NSYNC instantly said yes to being asked to guest star, although Justin Timberlake had to record his lines separately from the rest of the band due to a family death. During the recording session, the staff brought their kids along to meet the band. Tom Hanks, who was filming Cast Away in the same studio, wanted to meet them and came by. The song that introduces NSYNC every time they walk in is "No Strings Attached". Timberlake was reluctant to say "Word" since he swore it was something he would never say, so as a joke the editing team reused the one take where he said "Word" after nearly every line. Footage of the band recording their lines for the episode was featured over the end credits. On the top of the building of Classified Records, where the band first records their music, the sheet music for "The Star-Spangled Banner" can be seen.

==Reception==
In its original American broadcast, "New Kids on the Blecch" was viewed by 18.1 million viewers with a 9.7 rating/15 share; this made it the top rated animated show of the week.
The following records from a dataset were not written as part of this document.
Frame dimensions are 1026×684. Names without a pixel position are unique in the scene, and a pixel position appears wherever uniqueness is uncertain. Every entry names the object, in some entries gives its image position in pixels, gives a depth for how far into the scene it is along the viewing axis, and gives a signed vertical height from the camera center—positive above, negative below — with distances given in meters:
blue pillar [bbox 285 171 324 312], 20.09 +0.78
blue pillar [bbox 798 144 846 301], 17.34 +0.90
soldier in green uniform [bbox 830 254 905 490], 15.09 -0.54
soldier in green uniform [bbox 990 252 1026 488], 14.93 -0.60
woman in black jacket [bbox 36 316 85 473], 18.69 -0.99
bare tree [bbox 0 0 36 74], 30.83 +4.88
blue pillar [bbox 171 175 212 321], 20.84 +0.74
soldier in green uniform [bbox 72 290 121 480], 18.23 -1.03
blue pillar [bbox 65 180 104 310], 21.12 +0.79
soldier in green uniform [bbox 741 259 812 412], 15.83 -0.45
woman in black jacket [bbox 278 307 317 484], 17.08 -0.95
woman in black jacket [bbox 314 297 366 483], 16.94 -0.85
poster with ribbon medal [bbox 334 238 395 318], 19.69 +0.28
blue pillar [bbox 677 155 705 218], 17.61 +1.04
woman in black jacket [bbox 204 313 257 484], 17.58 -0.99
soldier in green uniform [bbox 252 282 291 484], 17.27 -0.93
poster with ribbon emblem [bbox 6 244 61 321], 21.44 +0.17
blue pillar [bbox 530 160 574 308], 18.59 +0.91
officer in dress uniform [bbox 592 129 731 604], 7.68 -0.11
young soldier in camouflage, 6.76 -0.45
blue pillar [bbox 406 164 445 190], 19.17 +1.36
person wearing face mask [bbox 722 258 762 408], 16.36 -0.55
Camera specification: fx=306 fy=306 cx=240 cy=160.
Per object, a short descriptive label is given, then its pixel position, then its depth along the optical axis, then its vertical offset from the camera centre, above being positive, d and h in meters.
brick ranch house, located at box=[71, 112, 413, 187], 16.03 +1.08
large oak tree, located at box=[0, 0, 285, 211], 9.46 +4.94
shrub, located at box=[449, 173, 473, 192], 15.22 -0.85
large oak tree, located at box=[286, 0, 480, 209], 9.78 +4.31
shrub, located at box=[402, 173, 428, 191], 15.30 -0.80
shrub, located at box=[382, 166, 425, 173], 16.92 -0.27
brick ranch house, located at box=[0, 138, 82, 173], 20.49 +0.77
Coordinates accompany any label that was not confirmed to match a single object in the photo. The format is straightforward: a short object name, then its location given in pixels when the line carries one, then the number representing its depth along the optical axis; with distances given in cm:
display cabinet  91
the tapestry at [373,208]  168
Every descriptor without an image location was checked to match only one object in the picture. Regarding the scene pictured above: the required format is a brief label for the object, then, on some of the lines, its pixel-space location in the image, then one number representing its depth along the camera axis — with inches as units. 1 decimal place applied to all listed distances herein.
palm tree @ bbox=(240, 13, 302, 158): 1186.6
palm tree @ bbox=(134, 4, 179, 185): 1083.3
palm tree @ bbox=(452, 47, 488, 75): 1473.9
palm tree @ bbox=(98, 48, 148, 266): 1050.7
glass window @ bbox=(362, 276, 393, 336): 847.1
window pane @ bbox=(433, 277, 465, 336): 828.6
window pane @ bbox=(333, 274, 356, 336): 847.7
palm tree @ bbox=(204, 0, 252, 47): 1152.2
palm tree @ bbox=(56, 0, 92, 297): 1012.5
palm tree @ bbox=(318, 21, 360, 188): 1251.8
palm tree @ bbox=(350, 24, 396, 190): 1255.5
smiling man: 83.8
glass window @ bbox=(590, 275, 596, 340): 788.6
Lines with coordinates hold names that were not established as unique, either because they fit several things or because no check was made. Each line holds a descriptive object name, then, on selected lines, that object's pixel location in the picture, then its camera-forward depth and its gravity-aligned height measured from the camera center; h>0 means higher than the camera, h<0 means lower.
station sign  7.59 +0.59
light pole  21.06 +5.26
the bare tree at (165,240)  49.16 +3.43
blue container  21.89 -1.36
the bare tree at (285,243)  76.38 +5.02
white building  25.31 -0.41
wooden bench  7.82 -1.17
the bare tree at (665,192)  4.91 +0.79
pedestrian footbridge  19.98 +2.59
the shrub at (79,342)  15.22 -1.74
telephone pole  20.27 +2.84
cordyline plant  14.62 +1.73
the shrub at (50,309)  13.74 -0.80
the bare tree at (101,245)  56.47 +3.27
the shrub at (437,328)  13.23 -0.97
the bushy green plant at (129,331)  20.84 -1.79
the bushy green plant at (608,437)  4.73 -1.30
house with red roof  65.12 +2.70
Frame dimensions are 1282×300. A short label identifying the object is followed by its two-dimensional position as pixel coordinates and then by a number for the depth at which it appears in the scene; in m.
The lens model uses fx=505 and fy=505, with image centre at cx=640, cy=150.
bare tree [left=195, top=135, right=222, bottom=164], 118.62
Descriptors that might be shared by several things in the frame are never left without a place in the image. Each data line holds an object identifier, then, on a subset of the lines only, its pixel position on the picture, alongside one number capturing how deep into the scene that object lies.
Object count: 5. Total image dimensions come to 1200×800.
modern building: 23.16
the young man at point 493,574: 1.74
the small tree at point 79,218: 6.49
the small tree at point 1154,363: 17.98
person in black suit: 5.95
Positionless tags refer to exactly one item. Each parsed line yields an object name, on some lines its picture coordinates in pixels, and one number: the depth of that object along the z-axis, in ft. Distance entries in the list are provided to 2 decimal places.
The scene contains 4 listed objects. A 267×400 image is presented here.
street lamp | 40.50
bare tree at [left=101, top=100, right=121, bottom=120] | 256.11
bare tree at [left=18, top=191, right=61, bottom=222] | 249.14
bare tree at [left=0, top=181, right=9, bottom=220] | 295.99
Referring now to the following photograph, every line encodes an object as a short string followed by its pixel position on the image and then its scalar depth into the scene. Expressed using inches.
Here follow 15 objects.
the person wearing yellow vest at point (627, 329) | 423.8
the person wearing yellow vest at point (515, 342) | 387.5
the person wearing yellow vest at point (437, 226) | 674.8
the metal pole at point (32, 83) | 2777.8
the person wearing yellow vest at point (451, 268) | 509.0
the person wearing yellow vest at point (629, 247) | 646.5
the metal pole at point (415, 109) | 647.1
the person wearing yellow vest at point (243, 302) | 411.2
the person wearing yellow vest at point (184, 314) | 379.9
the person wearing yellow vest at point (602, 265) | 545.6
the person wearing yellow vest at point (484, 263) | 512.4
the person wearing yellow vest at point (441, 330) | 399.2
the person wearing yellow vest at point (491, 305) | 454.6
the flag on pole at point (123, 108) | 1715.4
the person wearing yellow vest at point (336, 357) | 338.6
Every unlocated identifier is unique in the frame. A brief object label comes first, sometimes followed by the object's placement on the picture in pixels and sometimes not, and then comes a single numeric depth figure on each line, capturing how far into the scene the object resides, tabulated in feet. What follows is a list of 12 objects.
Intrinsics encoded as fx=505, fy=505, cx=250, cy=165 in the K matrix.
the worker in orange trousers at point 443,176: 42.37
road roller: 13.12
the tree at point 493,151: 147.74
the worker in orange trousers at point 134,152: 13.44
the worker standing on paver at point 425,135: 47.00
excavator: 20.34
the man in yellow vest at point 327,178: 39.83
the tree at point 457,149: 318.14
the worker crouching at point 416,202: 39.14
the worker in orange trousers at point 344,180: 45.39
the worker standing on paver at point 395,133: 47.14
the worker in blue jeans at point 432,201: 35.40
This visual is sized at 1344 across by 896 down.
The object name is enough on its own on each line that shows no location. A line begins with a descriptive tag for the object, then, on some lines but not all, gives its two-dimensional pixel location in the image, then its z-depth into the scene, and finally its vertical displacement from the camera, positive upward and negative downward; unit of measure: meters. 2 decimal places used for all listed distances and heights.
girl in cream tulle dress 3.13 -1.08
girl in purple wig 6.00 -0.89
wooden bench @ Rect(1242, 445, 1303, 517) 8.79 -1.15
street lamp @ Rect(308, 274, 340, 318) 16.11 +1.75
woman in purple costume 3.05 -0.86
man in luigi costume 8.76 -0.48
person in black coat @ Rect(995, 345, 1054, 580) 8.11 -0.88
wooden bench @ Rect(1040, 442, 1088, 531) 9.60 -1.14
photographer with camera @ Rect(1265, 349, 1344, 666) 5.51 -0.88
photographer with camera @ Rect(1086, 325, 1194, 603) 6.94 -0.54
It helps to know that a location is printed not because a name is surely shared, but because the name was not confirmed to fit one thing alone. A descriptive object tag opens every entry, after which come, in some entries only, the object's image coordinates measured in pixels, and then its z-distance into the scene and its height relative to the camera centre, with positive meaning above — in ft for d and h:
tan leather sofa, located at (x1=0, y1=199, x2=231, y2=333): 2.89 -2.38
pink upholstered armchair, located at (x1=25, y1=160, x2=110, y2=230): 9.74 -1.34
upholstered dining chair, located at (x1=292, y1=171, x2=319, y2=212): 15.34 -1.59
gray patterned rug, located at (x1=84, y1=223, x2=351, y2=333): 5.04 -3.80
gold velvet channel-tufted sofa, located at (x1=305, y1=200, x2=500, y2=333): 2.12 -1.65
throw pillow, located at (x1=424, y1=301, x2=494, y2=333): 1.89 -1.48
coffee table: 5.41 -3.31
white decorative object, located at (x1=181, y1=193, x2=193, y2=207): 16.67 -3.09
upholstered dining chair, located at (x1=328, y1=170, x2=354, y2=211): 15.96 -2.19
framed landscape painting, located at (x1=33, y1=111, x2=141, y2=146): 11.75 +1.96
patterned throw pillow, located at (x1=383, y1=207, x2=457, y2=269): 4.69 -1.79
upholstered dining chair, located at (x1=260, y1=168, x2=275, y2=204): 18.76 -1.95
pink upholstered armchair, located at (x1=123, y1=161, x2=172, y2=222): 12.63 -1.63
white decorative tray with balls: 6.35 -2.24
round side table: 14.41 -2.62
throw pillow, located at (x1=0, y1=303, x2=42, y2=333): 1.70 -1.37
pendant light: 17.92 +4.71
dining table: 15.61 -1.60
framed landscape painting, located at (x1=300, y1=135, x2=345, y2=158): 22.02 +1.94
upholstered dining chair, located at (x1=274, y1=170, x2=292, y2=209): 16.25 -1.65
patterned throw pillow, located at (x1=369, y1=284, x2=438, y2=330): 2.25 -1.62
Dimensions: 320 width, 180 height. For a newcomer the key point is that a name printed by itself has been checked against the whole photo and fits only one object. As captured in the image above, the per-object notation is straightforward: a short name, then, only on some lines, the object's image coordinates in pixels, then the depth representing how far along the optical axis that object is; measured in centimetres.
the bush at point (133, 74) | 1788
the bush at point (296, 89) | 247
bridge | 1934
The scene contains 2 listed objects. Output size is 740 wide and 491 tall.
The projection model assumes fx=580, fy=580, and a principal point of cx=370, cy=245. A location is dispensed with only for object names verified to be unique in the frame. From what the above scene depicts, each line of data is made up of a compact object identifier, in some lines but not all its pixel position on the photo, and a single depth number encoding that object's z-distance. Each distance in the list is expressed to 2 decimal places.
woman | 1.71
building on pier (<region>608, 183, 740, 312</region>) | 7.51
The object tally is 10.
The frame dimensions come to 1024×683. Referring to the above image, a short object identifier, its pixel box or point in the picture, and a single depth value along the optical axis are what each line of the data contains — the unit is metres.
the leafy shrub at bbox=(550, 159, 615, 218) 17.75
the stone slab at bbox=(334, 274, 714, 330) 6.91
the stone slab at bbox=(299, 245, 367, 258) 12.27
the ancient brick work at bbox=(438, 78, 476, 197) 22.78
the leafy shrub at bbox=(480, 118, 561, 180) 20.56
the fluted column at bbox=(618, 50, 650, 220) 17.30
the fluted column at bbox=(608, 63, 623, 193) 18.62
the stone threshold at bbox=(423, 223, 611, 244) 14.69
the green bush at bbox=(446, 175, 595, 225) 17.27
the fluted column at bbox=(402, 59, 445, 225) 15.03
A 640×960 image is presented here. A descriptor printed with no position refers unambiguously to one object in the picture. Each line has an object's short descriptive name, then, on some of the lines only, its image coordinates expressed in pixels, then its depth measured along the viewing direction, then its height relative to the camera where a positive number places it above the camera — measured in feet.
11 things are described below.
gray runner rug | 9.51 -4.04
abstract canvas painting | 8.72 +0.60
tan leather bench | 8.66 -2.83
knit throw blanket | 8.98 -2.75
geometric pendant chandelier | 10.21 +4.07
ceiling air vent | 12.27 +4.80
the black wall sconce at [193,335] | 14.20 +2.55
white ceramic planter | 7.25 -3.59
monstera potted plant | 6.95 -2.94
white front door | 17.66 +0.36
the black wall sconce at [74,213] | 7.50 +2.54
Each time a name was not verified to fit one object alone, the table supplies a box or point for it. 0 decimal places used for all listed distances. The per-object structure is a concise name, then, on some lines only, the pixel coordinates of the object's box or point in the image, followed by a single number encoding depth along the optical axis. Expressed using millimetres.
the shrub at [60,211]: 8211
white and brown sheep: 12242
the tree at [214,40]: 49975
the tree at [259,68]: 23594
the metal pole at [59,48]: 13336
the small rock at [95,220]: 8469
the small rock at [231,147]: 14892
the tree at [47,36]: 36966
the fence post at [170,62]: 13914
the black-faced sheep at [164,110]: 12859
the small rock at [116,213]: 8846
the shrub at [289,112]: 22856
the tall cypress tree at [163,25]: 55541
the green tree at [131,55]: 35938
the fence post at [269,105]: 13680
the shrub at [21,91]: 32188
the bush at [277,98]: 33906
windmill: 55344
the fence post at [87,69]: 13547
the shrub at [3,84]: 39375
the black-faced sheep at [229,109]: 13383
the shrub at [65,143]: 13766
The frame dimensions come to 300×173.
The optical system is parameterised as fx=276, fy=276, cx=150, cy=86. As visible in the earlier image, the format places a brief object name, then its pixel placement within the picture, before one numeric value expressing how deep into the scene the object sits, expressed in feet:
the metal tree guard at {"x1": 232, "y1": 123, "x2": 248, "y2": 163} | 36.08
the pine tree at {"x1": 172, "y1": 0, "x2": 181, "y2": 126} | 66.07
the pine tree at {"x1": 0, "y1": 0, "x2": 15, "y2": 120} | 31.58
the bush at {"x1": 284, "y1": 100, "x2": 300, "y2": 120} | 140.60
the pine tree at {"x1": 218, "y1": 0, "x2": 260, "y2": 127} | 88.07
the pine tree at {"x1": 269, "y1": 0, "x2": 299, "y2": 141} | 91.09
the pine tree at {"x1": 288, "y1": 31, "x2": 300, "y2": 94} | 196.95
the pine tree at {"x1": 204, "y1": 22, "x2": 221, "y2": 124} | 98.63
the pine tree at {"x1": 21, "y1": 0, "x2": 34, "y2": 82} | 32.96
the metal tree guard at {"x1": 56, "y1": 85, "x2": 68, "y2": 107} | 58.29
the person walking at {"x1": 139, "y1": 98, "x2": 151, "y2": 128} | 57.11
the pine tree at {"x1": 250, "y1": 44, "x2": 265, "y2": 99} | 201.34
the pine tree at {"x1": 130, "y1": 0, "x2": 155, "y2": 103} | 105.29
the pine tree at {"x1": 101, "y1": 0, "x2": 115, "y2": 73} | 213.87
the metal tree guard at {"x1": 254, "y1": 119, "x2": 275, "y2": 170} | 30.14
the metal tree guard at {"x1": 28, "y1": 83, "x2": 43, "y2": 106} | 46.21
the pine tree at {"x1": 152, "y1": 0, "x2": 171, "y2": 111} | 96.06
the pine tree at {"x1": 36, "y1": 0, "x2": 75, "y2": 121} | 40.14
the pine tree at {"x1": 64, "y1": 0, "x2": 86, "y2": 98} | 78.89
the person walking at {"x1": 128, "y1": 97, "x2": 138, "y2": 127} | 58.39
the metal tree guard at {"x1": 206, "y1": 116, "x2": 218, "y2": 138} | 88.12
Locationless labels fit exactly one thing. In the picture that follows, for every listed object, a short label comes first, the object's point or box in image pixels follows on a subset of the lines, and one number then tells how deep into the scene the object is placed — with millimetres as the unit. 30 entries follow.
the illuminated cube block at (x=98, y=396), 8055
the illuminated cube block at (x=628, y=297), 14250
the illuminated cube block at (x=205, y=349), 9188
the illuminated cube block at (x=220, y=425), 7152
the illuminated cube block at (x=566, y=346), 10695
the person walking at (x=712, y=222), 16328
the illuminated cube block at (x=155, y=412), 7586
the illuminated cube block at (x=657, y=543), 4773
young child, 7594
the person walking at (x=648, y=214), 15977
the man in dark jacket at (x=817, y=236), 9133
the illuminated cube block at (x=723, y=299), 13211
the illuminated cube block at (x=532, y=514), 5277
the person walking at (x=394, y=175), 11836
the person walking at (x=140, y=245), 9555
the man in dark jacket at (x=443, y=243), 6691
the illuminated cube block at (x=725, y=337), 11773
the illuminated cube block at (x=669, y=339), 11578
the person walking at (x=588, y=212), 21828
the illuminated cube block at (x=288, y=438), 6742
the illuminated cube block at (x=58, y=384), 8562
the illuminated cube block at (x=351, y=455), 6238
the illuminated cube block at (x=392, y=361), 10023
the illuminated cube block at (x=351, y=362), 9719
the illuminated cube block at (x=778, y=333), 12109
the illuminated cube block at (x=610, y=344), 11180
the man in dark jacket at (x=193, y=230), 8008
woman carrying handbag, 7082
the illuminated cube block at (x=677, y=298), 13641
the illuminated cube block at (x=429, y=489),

Annie Alleman of The Herald News named the episode her fourth favorite Simpsons episode. Colin Jacobson of DVD Movie Guide said "When it parodies boy bands, 'Blecch' has its moments. Granted, it's tough to really mock boy bands, as they always bordered on self-parody; the Party Posse tunes sound a lot like the real thing. Still, the show works pretty well until it gets to the Navy side of things. Then it just becomes dopey and lacks the moderate bite of the earlier scenes. The show also becomes unintentionally eerie when it features an attack on New York" (something that would happen in real life just over six months after this episode was first broadcast). Judge Mac McEntire said the best moment of the episode was the irate choreographer. Corey Deiterman of the Houston Press listed NSYNC as one of the top five worst musical guests in Simpsons history.

At one point in the episode, a flag is depicted on the side of a technical employed by military fighters in Middle Eastern dress. The flag in the episode resembles the flag adopted by the Syrian opposition in the Syrian Civil War, but is actually the Independence flag. The resemblance was cited by some supporters of the Syrian government and media in the Middle East as evidence that the Syrian rebellion was a foreign plot.